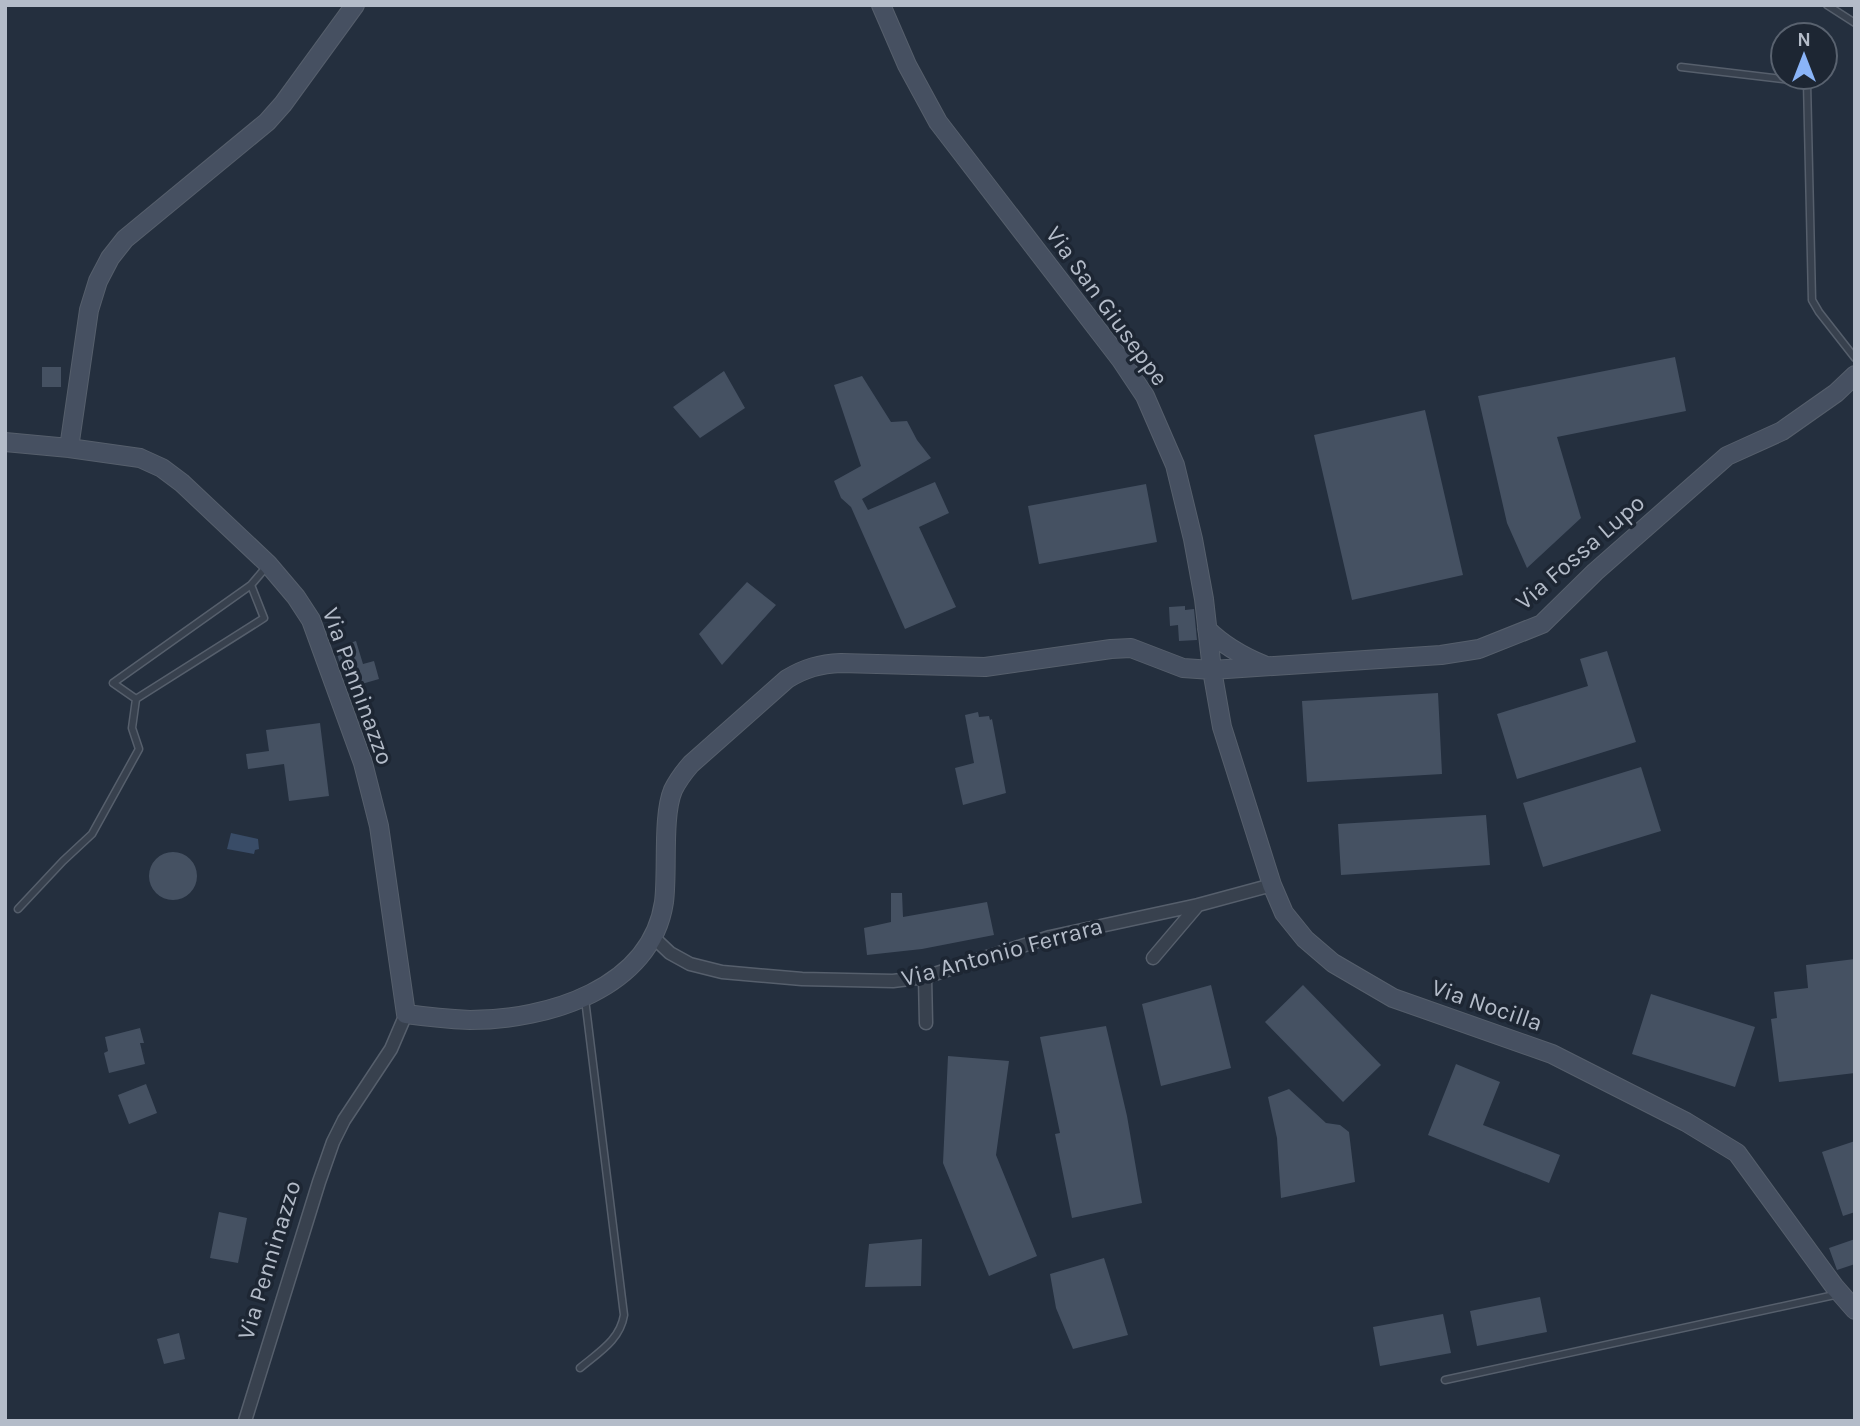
<svg xmlns="http://www.w3.org/2000/svg" width="1860" height="1426" viewBox="0 0 1860 1426" font-family="Karla,sans-serif">
	<rect width="100%" height="100%" fill="#242f3e"/>
	<!-- water -->
	<path fill="#394c67" d="M231 833 258 839 259 849 255 850 254 854 227 849Z"/>
	<!-- building -->
	<path fill="#455162" d="M1675 357 1686 411 1557 437 1581 518 1527 568 1507 523 1478 396Z
		M42 367H61V387H42Z
		M724 371 745 408 700 438 673 407Z
		M862 376 891 422 907 421 917 440 931 458 862 499 868 510 935 482 949 513 919 527 956 607 905 629 851 507 841 498 834 481 861 466 834 385Z
		M1425 410 1463 575 1352 600 1314 435Z
		M1146 484 1157 542 1039 564 1028 506Z
		M747 582 776 605 722 665 699 634Z
		M1185 606V610L1194 609 1197 640 1179 641 1178 625 1170 626 1169 607Z
		M356 641 363 664 374 661 379 679 348 688 335 648Z
		M1607 651 1636 742 1517 779 1497 714 1588 686 1580 659Z
		M1438 693 1442 774 1307 782 1302 701Z
		M978 712 979 717 989 716 990 720 992 719 1006 793 963 805 955 768 974 763 965 715Z
		M320 723 329 796 289 801 284 764 248 769 246 754 269 751 266 730Z
		M1641 767 1661 831 1543 867 1523 803Z
		M1486 815 1490 865 1341 875 1338 824Z
		M149 876a24 24 0 1 1 48 0a24 24 0 1 1-48 0Z
		M891 893H902L903 917 987 902 994 935 922 949 867 955 864 928 891 922Z
		M1855 959V1073L1779 1082 1771 1019 1777 1018 1774 992 1808 988 1806 965Z
		M1211 985 1231 1068 1161 1086 1142 1004Z
		M1303 985 1381 1065 1343 1102 1265 1022Z
		M1651 994 1755 1027 1735 1087 1632 1054Z
		M1106 1026 1127 1116 1142 1203 1072 1218 1055 1134 1060 1133 1040 1037Z
		M140 1028 144 1043H140L145 1064 109 1073 104 1053 108 1051 105 1037Z
		M948 1056 1009 1061 996 1155 1037 1256 989 1276 943 1163Z
		M1456 1064 1500 1082 1483 1125 1560 1155 1549 1183 1428 1135Z
		M146 1084 157 1113 129 1124 118 1095Z
		M1289 1089 1326 1123 1340 1125 1349 1132 1355 1182 1281 1198 1277 1138 1268 1097Z
		M1855 1141V1212L1843 1216 1822 1152Z
		M219 1212 247 1218 238 1263 210 1258Z
		M922 1239 921 1286 865 1287 869 1244Z
		M1855 1239V1264L1837 1270 1829 1248Z
		M1104 1258 1128 1335 1073 1349 1056 1308 1050 1274Z
		M1540 1297 1547 1332 1477 1346 1470 1311Z
		M1443 1314 1451 1353 1380 1366 1373 1327Z
		M179 1333 185 1359 164 1364 157 1339Z"/>
	<g fill="none" stroke-linecap="round" stroke-linejoin="round">
		<defs>
			<path id="lane" d="M1827 5 1855 23
				M1681 67 1807 82 1812 300 1819 312 1855 358
				M136 699 264 618 251 585
				M18 909 63 861 92 834 139 749 132 728 136 699 113 683 251 585 267 566
				M580 1368C599 1352 620 1340 624 1315L585 999
				M1445 1380 1839 1294"/>
			<path id="street" d="M653 937 670 953 690 964 722 972 802 979 893 981 925 977 1050 937 1198 905 1272 885
				M1153 958 1198 905
				M925 977 926 1023
				M245 1421 319 1182 333 1142 344 1120 391 1049 406 1014"/>
			<path id="secondary" d="M355 5 283 104 267 122 125 239 110 258 98 281 89 310 69 448 140 458 162 468 182 483 268 564 296 597 311 620 363 763 379 826 406 1014C428 1017 449 1019 470 1020 547 1020 651 989 664 902 668 872 662 816 673 790 678 780 684 772 691 764L787 679C805 668 820 664 841 663L985 667 1111 649 1131 648 1183 668 1212 670 1441 655 1479 649 1542 624 1595 572 1727 456 1782 431 1836 393 1855 375
				M881 5 907 65 938 122 1121 360 1145 396 1175 465 1193 539 1204 599 1212 670 1222 727 1272 885 1284 913 1305 939 1333 963 1393 998 1552 1054 1686 1122 1737 1153 1834 1286 1855 1310
				M5 442 69 448
				M1207 629C1224 646 1242 656 1264 665"/>
		</defs>
		<!-- lane casing -->
		<use href="#lane" stroke="#565f6c" stroke-width="9"/>
		<!-- street casing -->
		<use href="#street" stroke="#565f6c" stroke-width="15"/>
		<!-- secondary casing -->
		<use href="#secondary" stroke="#565f6c" stroke-width="20"/>
		<!-- lane -->
		<use href="#lane" stroke="#38414e" stroke-width="6"/>
		<!-- street -->
		<use href="#street" stroke="#38414e" stroke-width="12"/>
		<!-- secondary -->
		<use href="#secondary" stroke="#465061" stroke-width="18"/>
	</g>
	<g text-anchor="middle" stroke-width="7" stroke-linejoin="round" paint-order="stroke">
		<!-- street labels -->
		<g font-size="24" fill="#b4bcc9" stroke="#1d2633">
			<text transform="translate(1107 306) rotate(54)" y="8">Via San Giuseppe</text>
			<text transform="translate(1580 552) rotate(-41)" y="8">Via Fossa Lupo</text>
			<text transform="translate(358 686) rotate(70)" y="8">Via Penninazzo</text>
			<text transform="translate(1002 952) rotate(-15)" y="8">Via Antonio Ferrara</text>
			<text transform="translate(1487 1005) rotate(19)" y="8">Via Nocilla</text>
			<text transform="translate(269 1260) rotate(-73)" y="8">Via Penninazzo</text>
		</g>
	</g>
	<!-- border -->
	<rect width="1860" height="1426" fill="none" stroke="#b4bcc9" stroke-width="14"/>
	<!-- north arrow -->
	<g transform="translate(1804 56)"><circle r="33" fill="#1d2633" stroke="#59626f" stroke-width="2"/>
	<path d="M0-5L12 26L0 18L-12 26Z" fill="#8ab4f8"/>
	<text y="-10" font-size="19" font-weight="bold" text-anchor="middle" fill="#b4bcc9">N</text>
	</g>
</svg>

■ **How to complete this task**: Using the data above, reproduce exactly the lines between those holding "M1185 606V610L1194 609" and "905 1272 885", inclusive, and no others.

■ **Exercise solution**:
		M1185 606V610L1194 609 1197 640 1179 641 1178 625 1170 626 1169 607Z
		M356 641 363 664 374 661 379 679 348 688 335 648Z
		M1607 651 1636 742 1517 779 1497 714 1588 686 1580 659Z
		M1438 693 1442 774 1307 782 1302 701Z
		M978 712 979 717 989 716 990 720 992 719 1006 793 963 805 955 768 974 763 965 715Z
		M320 723 329 796 289 801 284 764 248 769 246 754 269 751 266 730Z
		M1641 767 1661 831 1543 867 1523 803Z
		M1486 815 1490 865 1341 875 1338 824Z
		M149 876a24 24 0 1 1 48 0a24 24 0 1 1-48 0Z
		M891 893H902L903 917 987 902 994 935 922 949 867 955 864 928 891 922Z
		M1855 959V1073L1779 1082 1771 1019 1777 1018 1774 992 1808 988 1806 965Z
		M1211 985 1231 1068 1161 1086 1142 1004Z
		M1303 985 1381 1065 1343 1102 1265 1022Z
		M1651 994 1755 1027 1735 1087 1632 1054Z
		M1106 1026 1127 1116 1142 1203 1072 1218 1055 1134 1060 1133 1040 1037Z
		M140 1028 144 1043H140L145 1064 109 1073 104 1053 108 1051 105 1037Z
		M948 1056 1009 1061 996 1155 1037 1256 989 1276 943 1163Z
		M1456 1064 1500 1082 1483 1125 1560 1155 1549 1183 1428 1135Z
		M146 1084 157 1113 129 1124 118 1095Z
		M1289 1089 1326 1123 1340 1125 1349 1132 1355 1182 1281 1198 1277 1138 1268 1097Z
		M1855 1141V1212L1843 1216 1822 1152Z
		M219 1212 247 1218 238 1263 210 1258Z
		M922 1239 921 1286 865 1287 869 1244Z
		M1855 1239V1264L1837 1270 1829 1248Z
		M1104 1258 1128 1335 1073 1349 1056 1308 1050 1274Z
		M1540 1297 1547 1332 1477 1346 1470 1311Z
		M1443 1314 1451 1353 1380 1366 1373 1327Z
		M179 1333 185 1359 164 1364 157 1339Z"/>
	<g fill="none" stroke-linecap="round" stroke-linejoin="round">
		<defs>
			<path id="lane" d="M1827 5 1855 23
				M1681 67 1807 82 1812 300 1819 312 1855 358
				M136 699 264 618 251 585
				M18 909 63 861 92 834 139 749 132 728 136 699 113 683 251 585 267 566
				M580 1368C599 1352 620 1340 624 1315L585 999
				M1445 1380 1839 1294"/>
			<path id="street" d="M653 937 670 953 690 964 722 972 802 979 893 981 925 977 1050 937 1198 905 1272 885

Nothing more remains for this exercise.